Publication: 26/09/2012 12:47

Si Stephen Harper agit en cowboy dans la gestion des affaires intérieures du Canada, il joue au colonisé, pour ne pas dire au colon, aux affaires extérieures.

Sa dernière bourde internationale, a eu lieu cette semaine à New York. Alors que les peuples sans pays rêvent de faire entendre leur voix à la célèbre tribune de l'Assemblée générale des Nations unies, notre cher Premier a décidé de ne pas se joindre aux 167 chefs d'État et de gouvernement qui y exposent leur vision du monde.

Il agit ainsi comme un obscur gouverneur de quelque dominion perdu du royal empire britannique.

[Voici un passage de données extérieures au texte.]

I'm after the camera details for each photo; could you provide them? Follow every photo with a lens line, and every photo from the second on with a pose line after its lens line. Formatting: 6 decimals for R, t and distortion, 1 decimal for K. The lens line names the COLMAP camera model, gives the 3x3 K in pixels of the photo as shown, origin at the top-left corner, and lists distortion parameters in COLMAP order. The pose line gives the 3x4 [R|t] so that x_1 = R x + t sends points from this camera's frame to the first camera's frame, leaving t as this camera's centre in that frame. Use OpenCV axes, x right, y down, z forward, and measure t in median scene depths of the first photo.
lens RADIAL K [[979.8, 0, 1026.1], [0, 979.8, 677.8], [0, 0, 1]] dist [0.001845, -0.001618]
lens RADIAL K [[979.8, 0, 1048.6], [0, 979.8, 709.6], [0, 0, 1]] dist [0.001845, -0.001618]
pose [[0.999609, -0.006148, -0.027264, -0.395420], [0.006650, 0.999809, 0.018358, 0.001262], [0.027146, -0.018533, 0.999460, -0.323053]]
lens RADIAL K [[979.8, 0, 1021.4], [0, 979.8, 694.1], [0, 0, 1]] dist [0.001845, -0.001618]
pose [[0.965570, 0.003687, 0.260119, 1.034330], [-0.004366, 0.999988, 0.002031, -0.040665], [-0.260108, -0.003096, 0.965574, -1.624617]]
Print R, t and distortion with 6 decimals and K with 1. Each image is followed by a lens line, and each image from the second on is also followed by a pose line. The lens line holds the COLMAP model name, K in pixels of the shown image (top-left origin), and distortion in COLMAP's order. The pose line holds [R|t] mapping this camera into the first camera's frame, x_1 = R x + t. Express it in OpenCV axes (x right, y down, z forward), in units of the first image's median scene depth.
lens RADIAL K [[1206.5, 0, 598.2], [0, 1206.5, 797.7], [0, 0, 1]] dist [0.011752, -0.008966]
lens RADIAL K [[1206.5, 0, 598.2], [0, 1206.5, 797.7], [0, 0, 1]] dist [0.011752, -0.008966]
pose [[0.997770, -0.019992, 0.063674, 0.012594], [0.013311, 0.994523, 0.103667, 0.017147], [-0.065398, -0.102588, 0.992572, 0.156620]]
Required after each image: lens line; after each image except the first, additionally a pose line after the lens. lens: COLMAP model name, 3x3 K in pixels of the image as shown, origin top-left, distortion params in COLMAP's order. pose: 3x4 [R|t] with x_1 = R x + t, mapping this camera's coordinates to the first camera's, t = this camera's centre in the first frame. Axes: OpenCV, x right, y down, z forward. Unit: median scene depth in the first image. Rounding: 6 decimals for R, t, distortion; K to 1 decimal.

Par la barbiche de King Henry VIII! Le Canada est en train littéralement de se liquéfier d'un océan à l'autre et de démissionner du grand rôle international qu'il jouait autrefois.

Se rangerait-il définitivement sous le commandement de la couronne britannique? Aurait-il décidé de cacher sa timidité sous les robes de sa royale majesté?

Après les tableaux d'artistes canadiens échangés contre des portraits de la reine Two, Elizabeth de son prénom, c'est maintenant aux canadiennes ambassades de se ranger dans le britannique giron. Bloody hell ! Si ça continue, on va remplacer la poutine par du gigot d'agneau à la menthe dans les meilleurs greasy spoon de nos quelques arpents de neige.

Le Canada glisse en effet de plus en plus inexorablement de la terre de nos aïeux vers la perfide Albion de nos conquérants. Regardons ce qui se passe: campagne de pub pour magnifier les plus obscures batailles anglaises, tartinage de portraits de la dynastie des Windsor dans les bâtiments publics, cérémonies à tout vent pour célébrer la monarchie, visite touristique et agitation de drapeaux en l'honneur de l'héritier du trône et de sa moitié qui ne nous a même pas montré ses joyaux, et j'en passe. Les intentions du gouvernement conservateur sont tellement claires que le jupon de Margaret Tatcher dépasse du pantalon de Stephen Harper.

Est-ce que c'est ce que nous voulons? Être ou ne pas être les fidèles sujets de sa majesté, that's the question!

Si la tendance se maintient, en 2013, on roulera tous à gauche. Ce qui serait paradoxal pour un pays aussi conservateur que le Canada.